Objectif
Répondez à ces questions d'après l'article sur Cirquons Flex.
(a) À quelles dates s'est tenue l'édition 2017 du festival Rio Loco ?
(b) En quelle année la compagnie Cirquons Flex est-elle née ?
(c) Sur quelle région du monde l'édition 2017 a-t-elle mis le cap ?

Extrait du document
Cirquons Flex, du cirque contemporain à la sauce réunionnaise
Programmation dans le festival Rio Loco 2017 de la compagnie réunionnaise Cirquons Flex. Entre acrobatie, écologie et poésie, notre cœur a balancé.
Cette année, Africa Vivre est parti à la découverte du festival Rio Loco.
Temps fort dans la programmation estivale française, cet événement cosmopolite et toulousain a rassemblé de grands noms de la scène internationale et fait le bonheur de nombreux festivaliers.
Pour son édition 2017, Rio Loco a mis le cap sur les Iles de l’Océan indien. Du 15 au 18 juin la ville rose a donné ainsi la parole aux territoires d’outre-mer et a redessiné la carte des musiques et des arts du monde.
La compagnie Cirquons Flex nait en 2007 de la rencontre de Virginie Le Flaouter et Vincent Maillot. La réunion de ces deux artistes, amoureux à la scène comme à la vie, a permis l’émergence d’un nouveau cirque. Ensemble, ils inventent un langage artistique puisant ses racines dans le territoire réunionnais, dans ses gestes, mouvements et danses.

Lignes enregistrées
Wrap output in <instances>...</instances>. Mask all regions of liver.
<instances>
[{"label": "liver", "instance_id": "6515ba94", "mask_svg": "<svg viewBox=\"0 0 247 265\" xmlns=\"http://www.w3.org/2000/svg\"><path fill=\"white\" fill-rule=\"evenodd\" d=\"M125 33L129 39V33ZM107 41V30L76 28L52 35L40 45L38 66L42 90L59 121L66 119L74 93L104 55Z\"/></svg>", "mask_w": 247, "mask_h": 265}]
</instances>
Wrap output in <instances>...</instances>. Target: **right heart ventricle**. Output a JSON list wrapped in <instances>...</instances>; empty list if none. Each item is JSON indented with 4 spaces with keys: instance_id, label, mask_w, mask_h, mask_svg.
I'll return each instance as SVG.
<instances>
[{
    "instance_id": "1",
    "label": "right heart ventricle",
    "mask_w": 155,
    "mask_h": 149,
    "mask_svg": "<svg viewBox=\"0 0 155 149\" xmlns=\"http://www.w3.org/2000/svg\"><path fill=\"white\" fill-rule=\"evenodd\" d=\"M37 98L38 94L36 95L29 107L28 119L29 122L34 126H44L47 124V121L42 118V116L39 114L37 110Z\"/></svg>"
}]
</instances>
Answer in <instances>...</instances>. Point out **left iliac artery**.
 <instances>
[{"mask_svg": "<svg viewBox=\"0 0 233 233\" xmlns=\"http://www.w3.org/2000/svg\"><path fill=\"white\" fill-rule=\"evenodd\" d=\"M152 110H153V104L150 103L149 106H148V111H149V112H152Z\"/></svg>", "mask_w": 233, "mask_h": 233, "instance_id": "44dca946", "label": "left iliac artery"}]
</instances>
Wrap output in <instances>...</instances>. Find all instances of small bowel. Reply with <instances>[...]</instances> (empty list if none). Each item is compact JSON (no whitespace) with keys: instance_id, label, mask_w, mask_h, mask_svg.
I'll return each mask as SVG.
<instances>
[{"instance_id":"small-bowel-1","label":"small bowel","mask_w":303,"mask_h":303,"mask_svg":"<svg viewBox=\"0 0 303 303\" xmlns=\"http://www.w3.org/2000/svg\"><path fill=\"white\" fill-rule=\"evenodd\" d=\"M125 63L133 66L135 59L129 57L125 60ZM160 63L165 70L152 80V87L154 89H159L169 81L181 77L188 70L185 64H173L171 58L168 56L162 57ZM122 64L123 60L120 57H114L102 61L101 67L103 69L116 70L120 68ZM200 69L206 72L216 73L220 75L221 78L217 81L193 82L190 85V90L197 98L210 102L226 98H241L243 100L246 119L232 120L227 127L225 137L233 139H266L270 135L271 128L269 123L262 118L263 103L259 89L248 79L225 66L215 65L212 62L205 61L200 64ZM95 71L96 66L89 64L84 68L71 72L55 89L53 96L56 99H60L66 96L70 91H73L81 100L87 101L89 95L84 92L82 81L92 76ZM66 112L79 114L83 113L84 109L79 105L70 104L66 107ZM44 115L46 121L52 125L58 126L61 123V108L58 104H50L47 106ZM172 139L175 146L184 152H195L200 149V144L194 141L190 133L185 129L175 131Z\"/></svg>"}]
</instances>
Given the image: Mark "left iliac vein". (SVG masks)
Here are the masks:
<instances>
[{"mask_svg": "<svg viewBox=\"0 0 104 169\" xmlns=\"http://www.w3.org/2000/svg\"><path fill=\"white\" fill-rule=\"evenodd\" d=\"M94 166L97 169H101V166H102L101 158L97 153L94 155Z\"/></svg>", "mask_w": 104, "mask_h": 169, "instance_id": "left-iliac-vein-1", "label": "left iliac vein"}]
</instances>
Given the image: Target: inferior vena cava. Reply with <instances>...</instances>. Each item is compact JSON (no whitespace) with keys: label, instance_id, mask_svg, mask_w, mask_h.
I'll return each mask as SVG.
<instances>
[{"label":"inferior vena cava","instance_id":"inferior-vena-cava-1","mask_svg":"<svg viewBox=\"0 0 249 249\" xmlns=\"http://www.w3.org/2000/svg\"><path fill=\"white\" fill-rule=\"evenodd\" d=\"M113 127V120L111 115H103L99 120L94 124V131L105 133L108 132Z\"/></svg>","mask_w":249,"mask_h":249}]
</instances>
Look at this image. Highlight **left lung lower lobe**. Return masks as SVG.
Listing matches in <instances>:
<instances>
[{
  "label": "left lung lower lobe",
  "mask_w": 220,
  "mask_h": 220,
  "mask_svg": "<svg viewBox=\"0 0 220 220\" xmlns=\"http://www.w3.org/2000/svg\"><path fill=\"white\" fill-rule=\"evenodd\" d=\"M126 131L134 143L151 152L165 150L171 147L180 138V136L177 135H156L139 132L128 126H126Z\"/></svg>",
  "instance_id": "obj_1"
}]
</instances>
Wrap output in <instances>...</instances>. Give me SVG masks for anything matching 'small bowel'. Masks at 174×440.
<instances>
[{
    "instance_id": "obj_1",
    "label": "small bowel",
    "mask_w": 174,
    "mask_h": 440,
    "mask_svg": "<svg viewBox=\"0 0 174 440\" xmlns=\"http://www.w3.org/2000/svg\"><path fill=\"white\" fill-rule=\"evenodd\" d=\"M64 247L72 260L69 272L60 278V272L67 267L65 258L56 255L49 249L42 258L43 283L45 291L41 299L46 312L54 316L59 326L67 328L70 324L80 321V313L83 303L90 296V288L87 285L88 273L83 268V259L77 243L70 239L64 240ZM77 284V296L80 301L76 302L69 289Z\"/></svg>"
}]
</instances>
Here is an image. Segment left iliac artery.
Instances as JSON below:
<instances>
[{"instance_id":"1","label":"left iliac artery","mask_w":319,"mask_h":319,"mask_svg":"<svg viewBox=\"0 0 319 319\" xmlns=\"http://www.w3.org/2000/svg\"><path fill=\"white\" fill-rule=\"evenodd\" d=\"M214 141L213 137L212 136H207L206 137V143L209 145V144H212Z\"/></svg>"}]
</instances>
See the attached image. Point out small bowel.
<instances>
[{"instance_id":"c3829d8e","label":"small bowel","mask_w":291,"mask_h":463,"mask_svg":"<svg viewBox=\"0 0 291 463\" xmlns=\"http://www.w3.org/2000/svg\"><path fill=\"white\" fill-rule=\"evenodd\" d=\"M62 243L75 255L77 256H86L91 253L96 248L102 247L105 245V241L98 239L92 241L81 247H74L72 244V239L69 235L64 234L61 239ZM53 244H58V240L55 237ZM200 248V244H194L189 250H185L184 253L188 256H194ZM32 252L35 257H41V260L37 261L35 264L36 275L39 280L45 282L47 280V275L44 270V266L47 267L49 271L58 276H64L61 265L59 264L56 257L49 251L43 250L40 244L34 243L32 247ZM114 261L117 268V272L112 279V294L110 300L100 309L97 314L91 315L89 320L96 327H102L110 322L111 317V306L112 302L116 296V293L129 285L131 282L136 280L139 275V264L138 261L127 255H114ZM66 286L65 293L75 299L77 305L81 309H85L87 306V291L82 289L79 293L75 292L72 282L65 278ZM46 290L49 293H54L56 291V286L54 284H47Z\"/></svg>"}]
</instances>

Réponse
(a) Du 15 au 18 juin.
(b) En 2007.
(c) Sur les Iles de l'Océan indien.